***** Texto presentado

24.8.06

Mi agua, mi aire, mi tierra, mi fuego

Odio las pesadillas. Odio aquello que remece la cama a medianoche y no te deja cerrar los ojos en paz. Odio a la gente enferma. Odio los hospitales y los cementerios. Odio las desapariciones de los que quiero en el momento menos oportuno. Odio todo aquello que me impide sentirte a tí porque a veces viene de tu mente, sabiendo que en lo concreto no seremos más de lo que somos, simplemente el momento inconstante, que como las olas del mar nos traga y luego nos devuelve a la arena.
Te has transformado en mi agua, en esa que me ahoga, que me nubla los pulmones y me lleva a laberintos que no tienen fondo, te has transformado en mi aire, porque despejas mis pulmones, los elevas y me demuestras que estoy viva. Has sido mi tierra porque has estado dentro de mí, aunque a veces despegues mis pies y dejas que me eleve. Has sido mi fuego porque me quemas, me dejas heridas, me sanas y luego me haces caminar por las brasas sin sentir el dolor.

**********

# Consigna
Reescribe como lista el párrafo del texto que comienza con «Te has transformado en mi agua». Conserva lo que se dice de cada uno de los cuatro elementos.

***** Datos de origen

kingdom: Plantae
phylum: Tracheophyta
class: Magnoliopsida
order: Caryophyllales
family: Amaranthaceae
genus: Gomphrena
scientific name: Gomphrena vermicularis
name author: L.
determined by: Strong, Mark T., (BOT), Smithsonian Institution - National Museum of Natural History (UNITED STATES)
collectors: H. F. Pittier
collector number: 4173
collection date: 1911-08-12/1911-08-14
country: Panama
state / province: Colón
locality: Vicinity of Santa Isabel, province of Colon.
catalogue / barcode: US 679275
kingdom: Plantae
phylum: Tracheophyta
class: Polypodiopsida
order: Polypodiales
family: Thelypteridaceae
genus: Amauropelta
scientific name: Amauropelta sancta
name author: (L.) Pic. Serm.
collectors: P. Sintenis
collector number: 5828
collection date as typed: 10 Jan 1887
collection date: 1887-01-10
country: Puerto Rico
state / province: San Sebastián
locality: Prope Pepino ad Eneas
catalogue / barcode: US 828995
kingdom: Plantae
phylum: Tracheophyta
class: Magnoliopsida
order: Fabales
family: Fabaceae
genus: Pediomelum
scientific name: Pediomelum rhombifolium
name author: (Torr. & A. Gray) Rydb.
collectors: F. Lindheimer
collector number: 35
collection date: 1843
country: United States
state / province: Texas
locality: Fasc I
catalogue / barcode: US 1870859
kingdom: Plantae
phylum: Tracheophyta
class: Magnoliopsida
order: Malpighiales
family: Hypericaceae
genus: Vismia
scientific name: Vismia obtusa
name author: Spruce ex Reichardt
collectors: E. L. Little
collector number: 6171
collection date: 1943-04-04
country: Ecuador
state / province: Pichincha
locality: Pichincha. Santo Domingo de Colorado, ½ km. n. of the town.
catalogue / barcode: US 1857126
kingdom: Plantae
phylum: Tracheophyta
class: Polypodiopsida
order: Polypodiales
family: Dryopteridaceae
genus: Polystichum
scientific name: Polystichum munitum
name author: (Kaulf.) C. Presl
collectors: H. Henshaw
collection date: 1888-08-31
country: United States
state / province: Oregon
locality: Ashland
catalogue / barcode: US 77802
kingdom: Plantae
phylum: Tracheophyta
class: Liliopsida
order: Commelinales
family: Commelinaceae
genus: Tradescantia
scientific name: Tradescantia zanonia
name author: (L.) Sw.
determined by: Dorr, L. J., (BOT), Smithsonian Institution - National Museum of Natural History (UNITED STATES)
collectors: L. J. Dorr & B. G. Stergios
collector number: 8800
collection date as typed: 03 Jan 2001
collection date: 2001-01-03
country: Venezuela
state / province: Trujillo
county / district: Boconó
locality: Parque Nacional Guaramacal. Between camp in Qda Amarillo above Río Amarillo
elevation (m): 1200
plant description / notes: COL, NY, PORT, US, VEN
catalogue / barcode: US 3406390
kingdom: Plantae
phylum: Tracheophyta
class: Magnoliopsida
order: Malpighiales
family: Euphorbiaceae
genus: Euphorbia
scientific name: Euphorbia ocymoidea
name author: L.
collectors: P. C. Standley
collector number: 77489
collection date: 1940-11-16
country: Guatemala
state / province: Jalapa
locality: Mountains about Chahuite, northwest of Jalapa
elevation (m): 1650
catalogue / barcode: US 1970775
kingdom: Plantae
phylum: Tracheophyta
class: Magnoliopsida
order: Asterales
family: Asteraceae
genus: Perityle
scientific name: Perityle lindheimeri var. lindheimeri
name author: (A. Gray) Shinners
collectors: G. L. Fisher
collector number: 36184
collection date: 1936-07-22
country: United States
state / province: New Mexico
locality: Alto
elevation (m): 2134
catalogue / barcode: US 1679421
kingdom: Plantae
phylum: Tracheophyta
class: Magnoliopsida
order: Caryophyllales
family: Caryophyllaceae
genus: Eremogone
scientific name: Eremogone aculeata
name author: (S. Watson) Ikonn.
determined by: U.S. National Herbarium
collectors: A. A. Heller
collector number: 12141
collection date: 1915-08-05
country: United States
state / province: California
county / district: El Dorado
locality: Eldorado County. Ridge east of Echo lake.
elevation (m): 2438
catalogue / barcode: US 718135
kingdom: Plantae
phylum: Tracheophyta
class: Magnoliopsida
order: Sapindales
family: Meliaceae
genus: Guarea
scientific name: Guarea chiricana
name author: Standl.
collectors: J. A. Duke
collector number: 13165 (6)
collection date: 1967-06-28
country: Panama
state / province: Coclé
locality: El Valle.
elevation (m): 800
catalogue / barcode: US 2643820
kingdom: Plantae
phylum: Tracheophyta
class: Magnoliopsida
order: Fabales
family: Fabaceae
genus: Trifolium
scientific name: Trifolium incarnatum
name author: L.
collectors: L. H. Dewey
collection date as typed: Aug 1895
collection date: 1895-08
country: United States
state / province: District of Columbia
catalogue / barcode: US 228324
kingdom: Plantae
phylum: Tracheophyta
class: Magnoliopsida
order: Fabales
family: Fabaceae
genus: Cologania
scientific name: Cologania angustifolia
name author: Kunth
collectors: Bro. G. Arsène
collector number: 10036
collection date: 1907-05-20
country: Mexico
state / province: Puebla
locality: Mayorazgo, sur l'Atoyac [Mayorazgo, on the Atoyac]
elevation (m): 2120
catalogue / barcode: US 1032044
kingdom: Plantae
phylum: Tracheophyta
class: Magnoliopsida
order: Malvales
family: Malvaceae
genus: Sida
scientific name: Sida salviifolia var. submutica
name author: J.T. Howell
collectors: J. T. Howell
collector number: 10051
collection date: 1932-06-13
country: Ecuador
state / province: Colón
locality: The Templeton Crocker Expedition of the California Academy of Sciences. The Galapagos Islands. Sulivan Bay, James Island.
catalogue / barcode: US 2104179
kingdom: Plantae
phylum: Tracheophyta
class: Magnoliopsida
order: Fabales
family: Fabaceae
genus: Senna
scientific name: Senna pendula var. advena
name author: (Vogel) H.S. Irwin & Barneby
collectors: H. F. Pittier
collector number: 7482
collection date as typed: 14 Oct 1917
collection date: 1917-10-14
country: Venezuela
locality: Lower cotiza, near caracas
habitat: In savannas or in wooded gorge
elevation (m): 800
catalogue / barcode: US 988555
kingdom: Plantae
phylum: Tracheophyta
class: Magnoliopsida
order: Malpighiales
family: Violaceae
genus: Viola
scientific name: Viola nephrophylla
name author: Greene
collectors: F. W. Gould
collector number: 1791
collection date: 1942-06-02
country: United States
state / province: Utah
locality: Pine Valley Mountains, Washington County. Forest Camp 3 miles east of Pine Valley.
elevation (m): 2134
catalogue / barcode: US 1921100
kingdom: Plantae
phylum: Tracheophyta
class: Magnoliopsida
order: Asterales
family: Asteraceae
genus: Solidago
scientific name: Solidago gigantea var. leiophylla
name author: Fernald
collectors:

**********

# Solución
- Agua: me ahoga, me nubla los pulmones y me lleva a laberintos sin fondo.
- Aire: despejas mis pulmones, los elevas y me demuestras que estoy viva.
- Tierra: has estado dentro de mí, aunque a veces despegas mis pies y me dejas elevarme.
- Fuego: me quemas, me dejas heridas, me sanas y luego me haces caminar por las brasas sin sentir el dolor.